By Andrea MacDonald
A picture is worth a thousand words – unless there are too many words on the picture.
That’s what John Corner, a local graffiti artist, learned when his proposal for a mural was rejected last month.
Unlike most graffiti artists, when he wanted to put his artistic talents to use, he offered his services to the city before picking up his paint cans.
The city asked him to design a mural for the wall of a skate shack at the Hunt Club Community Centre in Ottawa South. The wall has been repeatedly targeted with hate graffiti, despite the city’s attempts to clean it up.
The hope was that a graffiti mural on the wall would stop the hate messages.
His proposal celebrated the ethnic diversity of the community.
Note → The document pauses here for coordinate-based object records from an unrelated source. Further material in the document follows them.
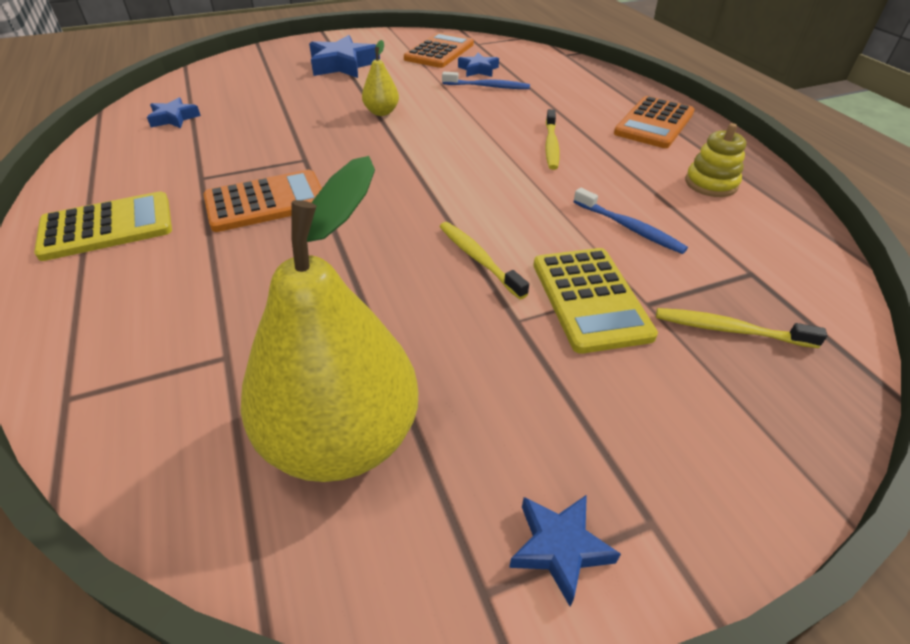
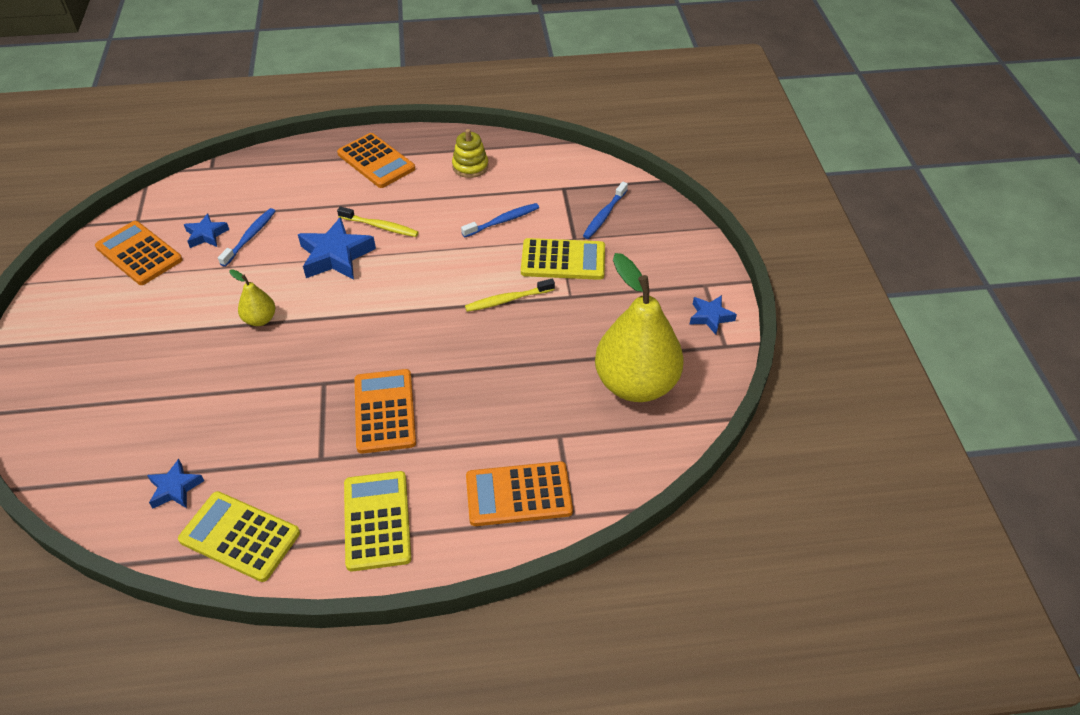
camera: 75 degrees left, 5 degrees up
(110, 157) = (240, 536): none -> yellow calculator
(120, 332) = (518, 494): none -> orange calculator
(343, 65) = (120, 336): blue star -> blue star (336, 256)
(729, 330) = (604, 215): yellow toothbrush -> blue toothbrush

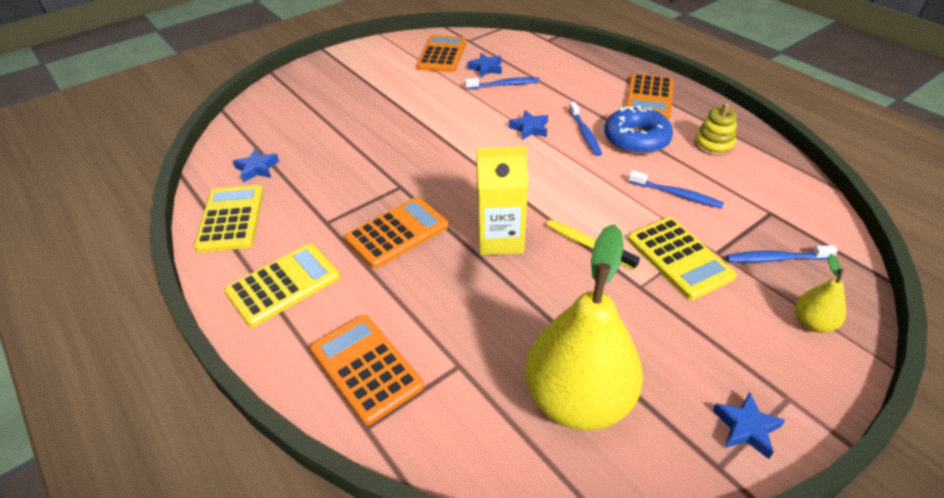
camera: 60 degrees right, 5 degrees down
(260, 319) = (433, 127): yellow pear -> yellow pear (812, 323)
(336, 256) = (529, 129): blue star -> blue star, size x0.57
(380, 226) = (585, 133): yellow toothbrush -> blue toothbrush
(420, 202) = (636, 139): none -> blue donut
(455, 347) = (500, 239): none -> yellow carton

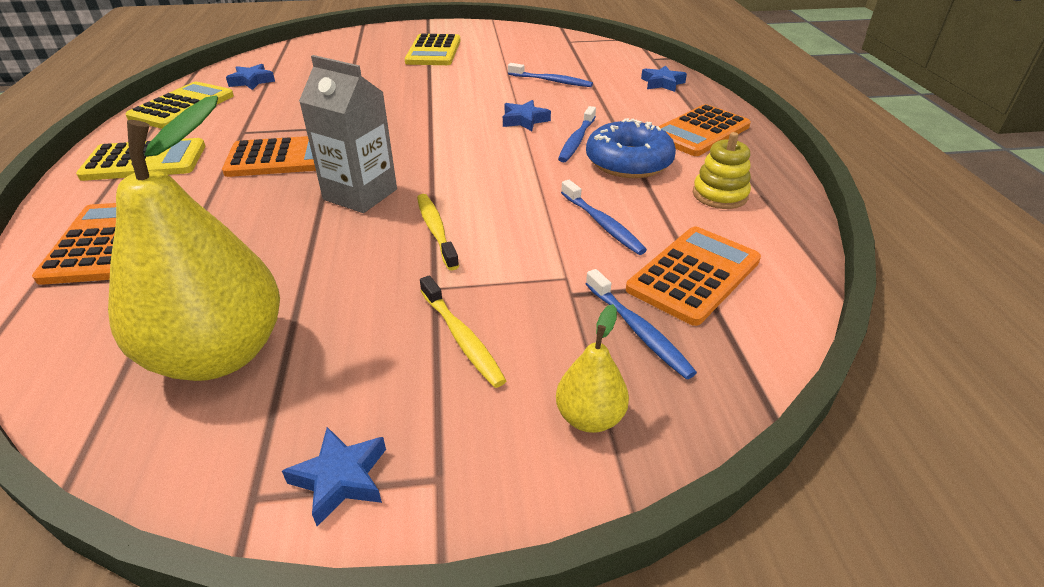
camera: 30 degrees right, 5 degrees down
(442, 55) = (526, 45): orange calculator -> orange calculator (694, 275)
(486, 68) = (552, 65): blue star -> blue star (662, 83)
(500, 239) = (360, 194): yellow carton -> grey carton
(679, 258) = (517, 280): yellow calculator -> yellow calculator (433, 51)
(697, 311) = (462, 338): none -> yellow toothbrush
(776, 259) = (638, 330): blue toothbrush -> blue toothbrush turned 150 degrees counterclockwise

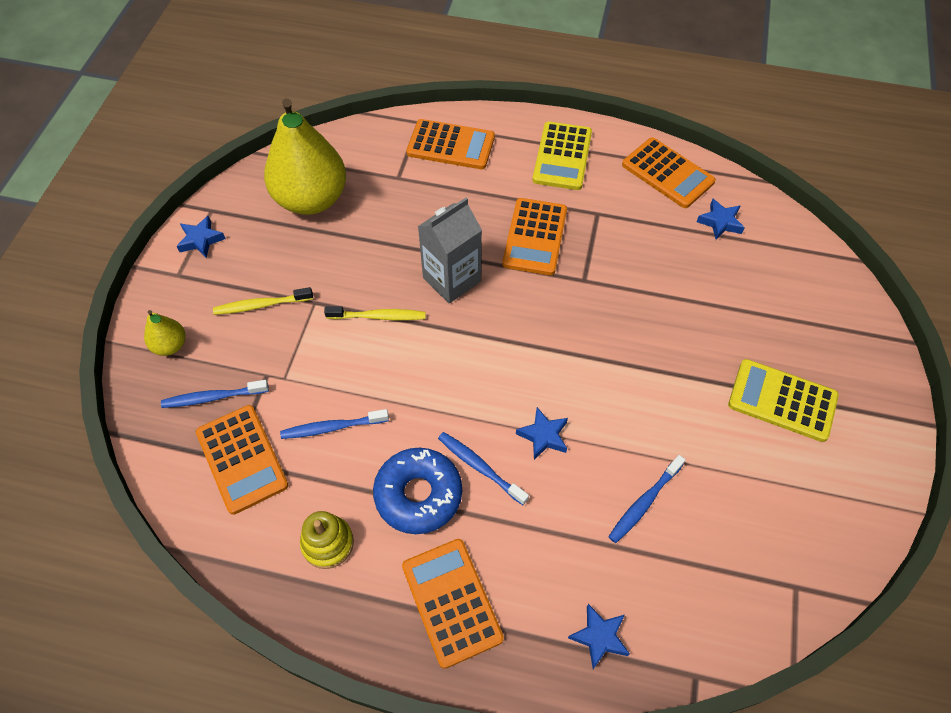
camera: 110 degrees right, 20 degrees up
(182, 107) = (667, 173): yellow calculator -> orange calculator

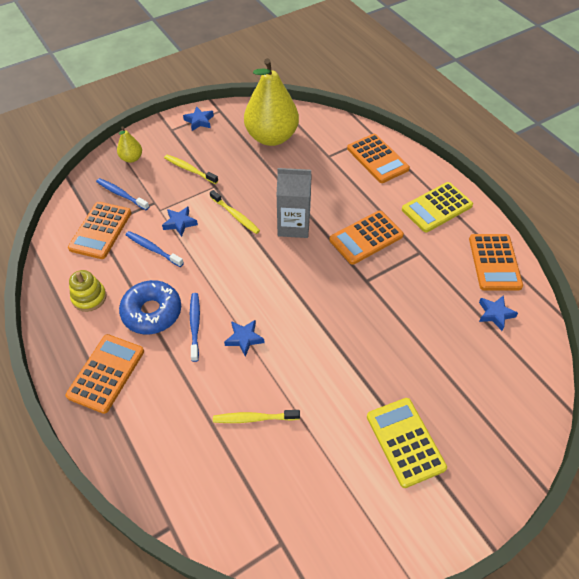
camera: 45 degrees right, 5 degrees down
(599, 637) = (149, 458): blue star -> blue star (180, 223)
(644, 503) = (254, 418): blue toothbrush -> yellow toothbrush

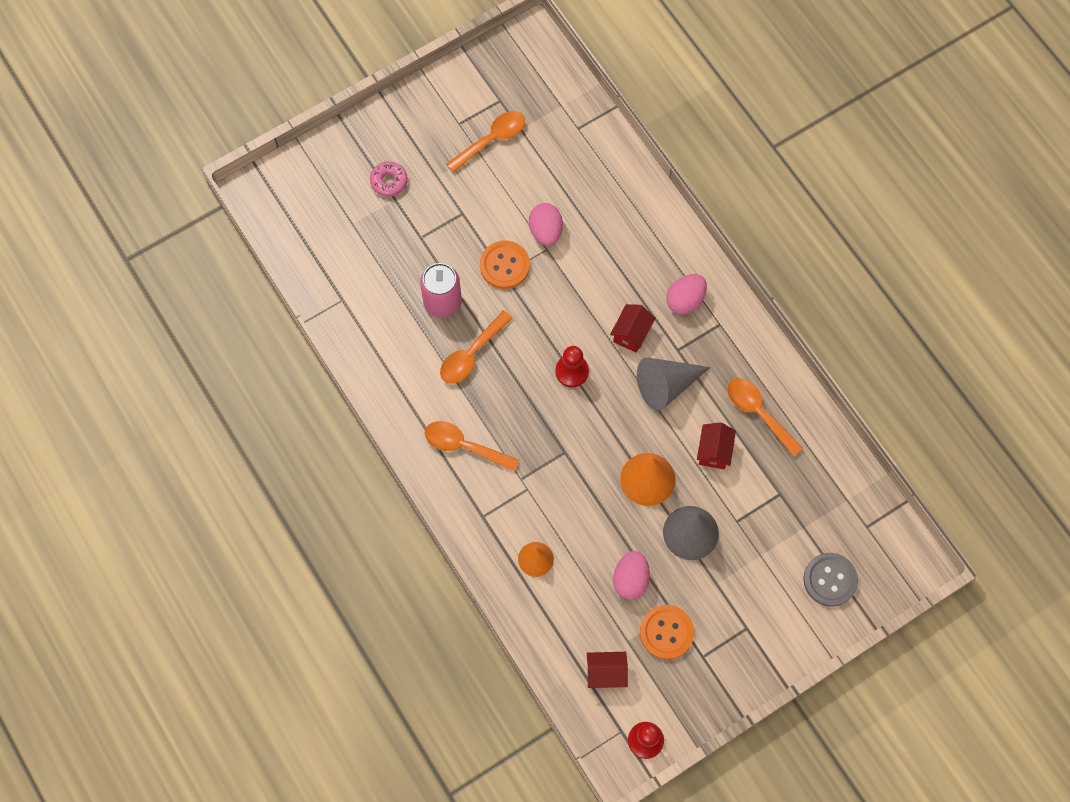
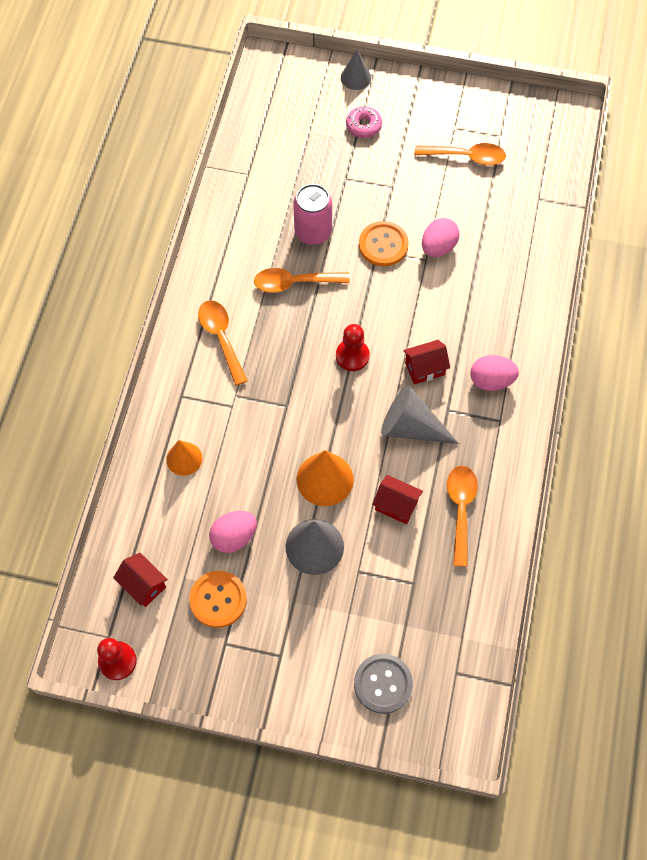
camera: 45 degrees right, 5 degrees down
(340, 145) = (356, 77): none -> grey cone
(714, 451) = (396, 505): red house -> red house turned 60 degrees clockwise

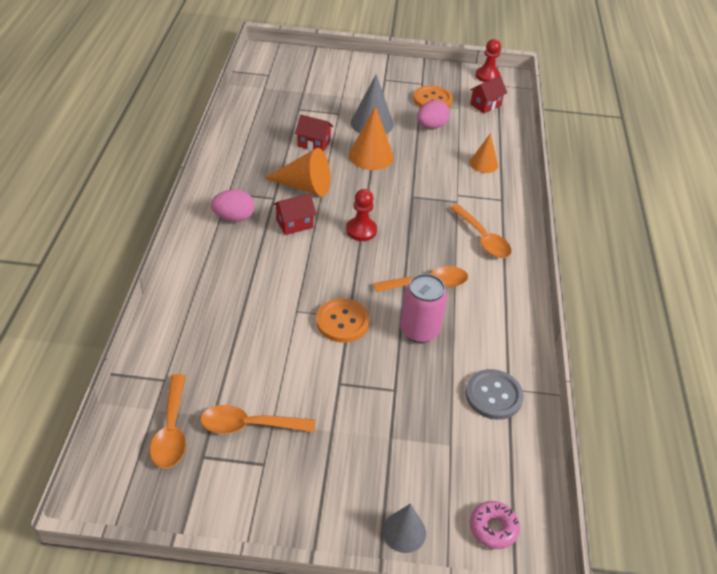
camera: 170 degrees right, 20 degrees down
(143, 585) = (485, 105): red house -> red house turned 75 degrees counterclockwise
(363, 126) = (382, 458): pink donut -> pink donut (493, 528)
(383, 684) = (316, 70): grey button -> grey button (493, 395)
(411, 427) = (305, 186): grey cone -> orange cone
(438, 247) = (283, 322): pink egg -> none
(460, 509) = (263, 143): orange spoon -> orange spoon (172, 430)

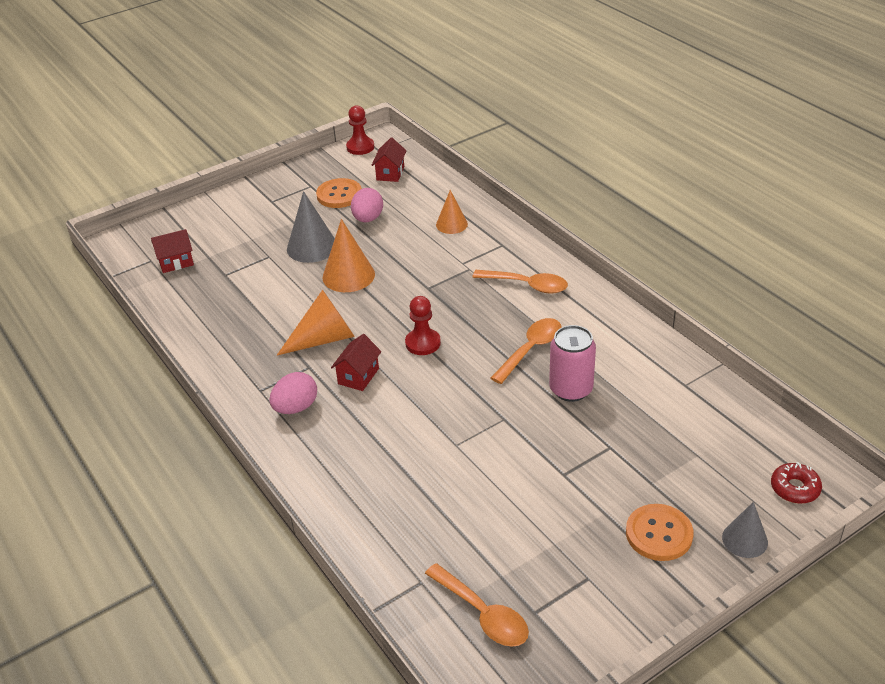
camera: 35 degrees left, 5 degrees down
(249, 425) = (539, 559): orange spoon -> none
(314, 144) = (282, 297): red house -> red house (176, 262)
(342, 322) = (504, 426): orange button -> orange button (659, 534)
(493, 395) = (682, 397): grey button -> none
(493, 528) = (795, 488): pink donut -> red donut

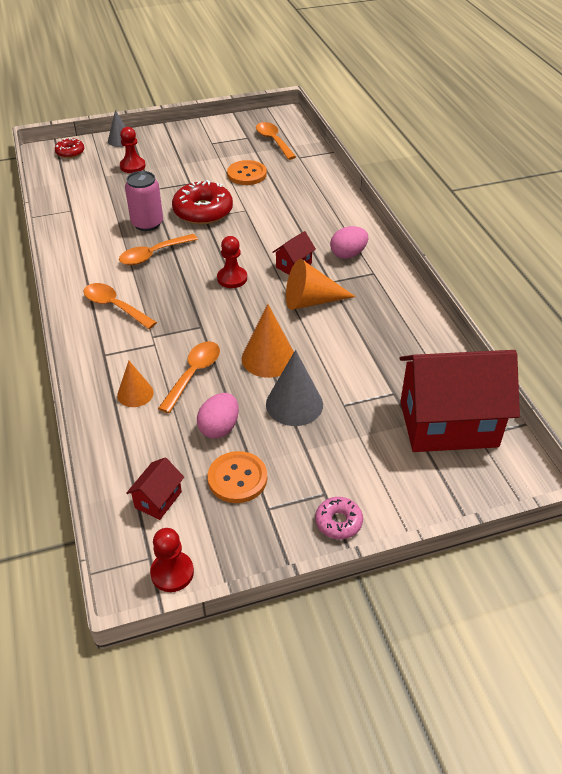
camera: 165 degrees left, 5 degrees up
(176, 262) = (448, 424): red house -> red house, size x2.41
(258, 189) = (338, 522): none -> pink donut
(410, 248) = (193, 374): none -> orange spoon
(512, 427) = (203, 211): none -> red donut
(659, 534) = (161, 150): orange button -> orange button (247, 174)
(673, 485) = (132, 166): none -> red pawn

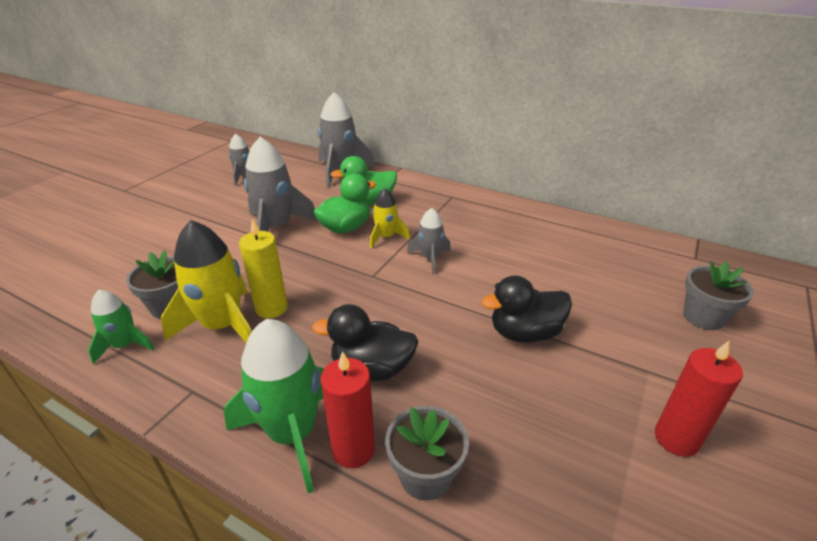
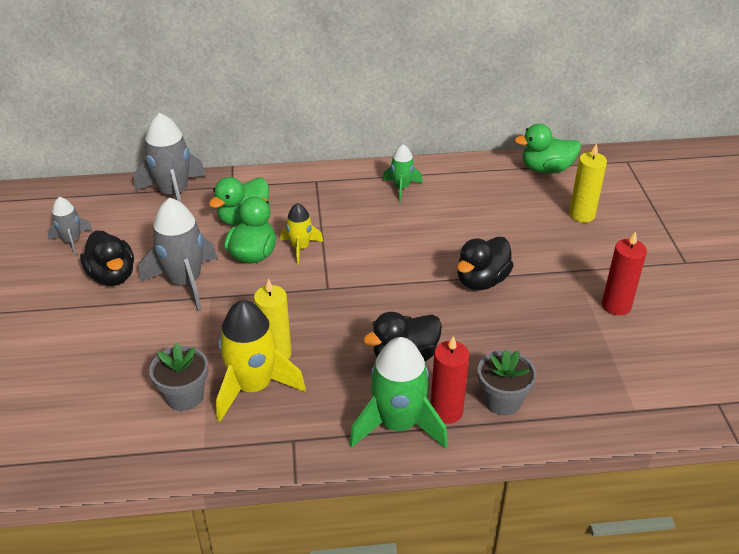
camera: 35 degrees left, 5 degrees up
(125, 345) = (190, 442): green rocket -> green rocket (401, 188)
(239, 205) = (112, 276): none -> black duck
(430, 258) = (358, 251): grey rocket -> none
(691, 260) = (546, 169): none -> green duck
(703, 317) = (581, 215): grey flower pot -> yellow candle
It featured a picture of the globe with colourful characters holding hands around it. A banner above read: “diversity is the one true thing we all have in common. Celebrate it everyday,” and “community diversity” was scrawled around the edges in graffiti lettering.
But Corner’s peaceful message was too wordy for the city. He was informed that the words on the mural might be considered a sign under a municipal sign bylaw, which would raise sticky issues such as obtaining a permit and following language laws.
The city asked him to redesign the mural, but he refused.
“I didn’t want to prostitute my art,” he says.
Corner says that the mutual understanding between graffiti artists would have stopped the people writing the hate messages from painting over his mural.
“They would have respected a graffiti mural,” Corner says. “It is street art, not something that looks like it was taken out of a gallery and posted on a wall by the city.”
Bob Anderson, project officer for the city, says that while the sign bylaw eventually broke the deal, the city also had to keep other existing bylaws in mind, such as the property standards bylaw and the traffic bylaw. He says there are still plans to put a mural on the wall, but it is still covered in illegal graffiti.
And the irony in this story?
The illegal graffiti remains on the wall, while Corner’s mural is now nothing more than an idea. His attempt to work with the city was shot down because of bureaucratic red tape, and his work would have existed had he just painted the wall without permission.
That’s what happens when controls and regulations are placed on art, and especially graffiti. The people who are deterred are not the ones who posed the problem in the first place. People like Corner, who is simply interested in creating art, will not break the law again by continuing to do graffiti. He already received a $500 fine and 64 hours of community service for painting a mural on a garbage dump in Montreal.
But people who paint hate messages on walls, scrawl their names on bridges or who paint swastikas on mailboxes, will not likely stop just because a law says they are not allowed to do so. It just adds to the thrill that what they are doing is not only offensive, but illegal.
If a picture is worth a thousand words, a mural celebrating diversity should be worth more than the bylaws stopping it from being painted.